25 The respondents’ representative submitted that the provisions of Clause 6 Schedule 1A only apply if the owner does not own another residential property that is used as the owner’s principal place of residence and that the provisions of Clause 7 Schedule 1A provide a timeframe to allow the sale of the former principal place of residence. The Chief Commissioner has a discretion to extend the 6 months deadline for the property to be sold and that in this case the Chief Commissioner did not consider that there were compelling reasons beyond the control of the applicants that would warrant exercising this discretion.

Decision

26 The evidence provided to the Tribunal by the applicants did not substantiate that the circumstances of delay were such that the delays were beyond their control. The applicants signed a consent of owner with the builder within 6 weeks of purchasing the subject property. This consent did provide for a refund of ‘portion’ of the $5,000.00 paid to cover initial costs if the applicants did not enter into a Building Agreement with the named builder.

27 The applicants stated intention was to build a new home on the subject property, to move into that property within approximately 9 months and to sell the property at Morpeth.

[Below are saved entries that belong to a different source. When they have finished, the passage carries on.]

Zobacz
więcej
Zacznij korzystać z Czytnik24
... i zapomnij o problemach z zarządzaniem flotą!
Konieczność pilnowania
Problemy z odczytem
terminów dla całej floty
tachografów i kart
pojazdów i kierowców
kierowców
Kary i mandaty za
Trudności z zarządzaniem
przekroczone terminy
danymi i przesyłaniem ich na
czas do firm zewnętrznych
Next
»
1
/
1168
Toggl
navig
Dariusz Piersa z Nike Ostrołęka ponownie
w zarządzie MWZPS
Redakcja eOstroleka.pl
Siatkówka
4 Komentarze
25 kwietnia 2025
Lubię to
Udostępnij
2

28 The applicants were unconcerned about the imposition of land tax as, even if they retained both properties then one would be exempt as their principal place of residence and the other would have a land value below the threshold. Events overtook the applicants in that the threshold was removed by the State Government which meant that the only possible relief would be through any available concession. Unfortunately to avail themselves of a concession for the 2005 tax year it would have been necessary for the applicants to have purchased the subject property no earlier than 1 July 2004. They had purchased the land in September 2003.

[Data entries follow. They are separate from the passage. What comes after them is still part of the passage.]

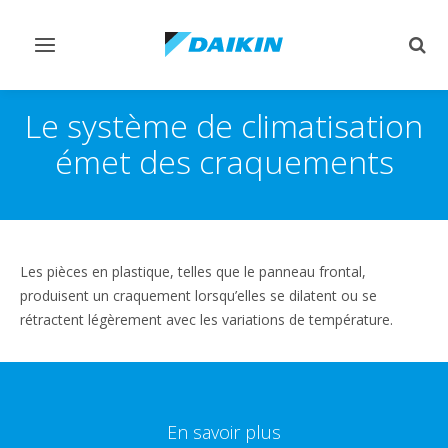
Afficher/masquer
Affi
navigation
rech
Le système de climatisation
émet des craquements
Les pièces en plastique, telles que le panneau frontal,
produisent un craquement lorsqu’elles se dilatent ou se
rétractent légèrement avec les variations de température.
En savoir plus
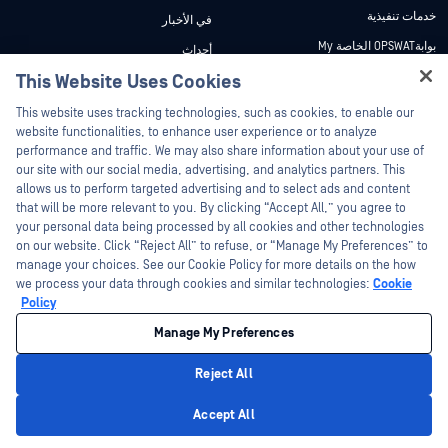
خدمات تنفيذية
في الأخبار
بوابةOPSWAT الخاصة My
أحداث
وثائق تقنية
This Website Uses Cookies
ندوات عبر الإنترنت
Hey there!
دورات تدريبية
أوراق البيانات
This website uses tracking technologies, such as cookies, to enable our
I'm Ozzy, your OPSWAT virtual assistant.
website functionalities, to enhance user experience or to analyze
برنامج الثغرات الأمنية
مستندات تقنية
How can I help you secure what's critical
performance and traffic. We may also share information about your use of
الشركاء
today?
our site with our social media, advertising, and analytics partners. This
أدوات مجانية
allows us to perform targeted advertising and to select ads and content
شهادات
that will be more relevant to you. By clicking “Accept All,” you agree to
شركاء التكنولوجيا
your personal data being processed by all cookies and other technologies
on our website. Click “Reject All” to refuse, or “Manage My Preferences” to
برنامج شركاء القنوات
manage your choices. See our Cookie Policy for more details on the how
we process your data through cookies and similar technologies:
Cookie
©2026 OPSWAT . جميع الحقوق محفوظة. OPSWAT و MetaDefender و Metascan و
Policy
MetaAccess OPSWAT و Trust no File. Trust No Device. و OPSWAT و Protecting the
World's Critical Infrastructure و Deep CDR™ Technology و InQuest وشعار InQuest و
Manage My Preferences
DFI و RetroHunt و Deep File Inspection و Join the Hunt هي علامات تجارية مملوكة
OPSWAT العلامات التجارية الخاصة بالجهات الخارجية هي ملك لأصحابها المعنيين.
القانون
سياسة الخصوصية
إدارة تفضيلات ملفات تعريف الارتباط
خيارات
Reject All
الخصوصية الخاصة بك في كاليفورنيا
Privacy Policy
Accept All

29 The sale of the principal place of residence was subject to the vagaries of the market place which had been affected by a slowing in sales/purchases after September 2003. Consequently, apart from the usual delays in selling property outside the large metropolitan areas of the State, the opportunities to sell were reduced no matter what sale price was sought. The applicants accepted the only two offers made, if the first potential purchaser had proceeded then this matter would not be before the Tribunal.

30 The respondent has assessed the land tax in accordance with the legislation and has not been unreasonable in doing so. The applicants have stated that there have been numerous delays in the building process including Council delays and builder delays, such as waiting on tradesmen and draftsmen. If the building had been completed and they had moved into the subject property as their principal place of residence then, as a direct result of the removal of the threshold, the applicants would have been assessed for land tax on the Morpeth property rather than the subject property.

31 The contract with the builder was signed on 5 July 2004 (10 months after purchasing the subject property) and the home remained incomplete at the date of hearing (21 months after the building contract). It is clear that there have been delays in building although these delays were not shown to be outside the control of the applicants.

32 Unfortunately, through the operation of the legislation and the effect of the removal of the threshold for the 2005 tax year, and as a direct result of the inability to find a purchaser the applicants are obliged to pay land tax. The option to have land tax assessed on the subject land as the applicants’ principal place of residence rather than the property at Morpeth was frustrated as they could not move into the property on or before 12 December 2004.

ORDER

            1. The Chief Commissioner of State Revenue’s decision to assess land tax is affirmed.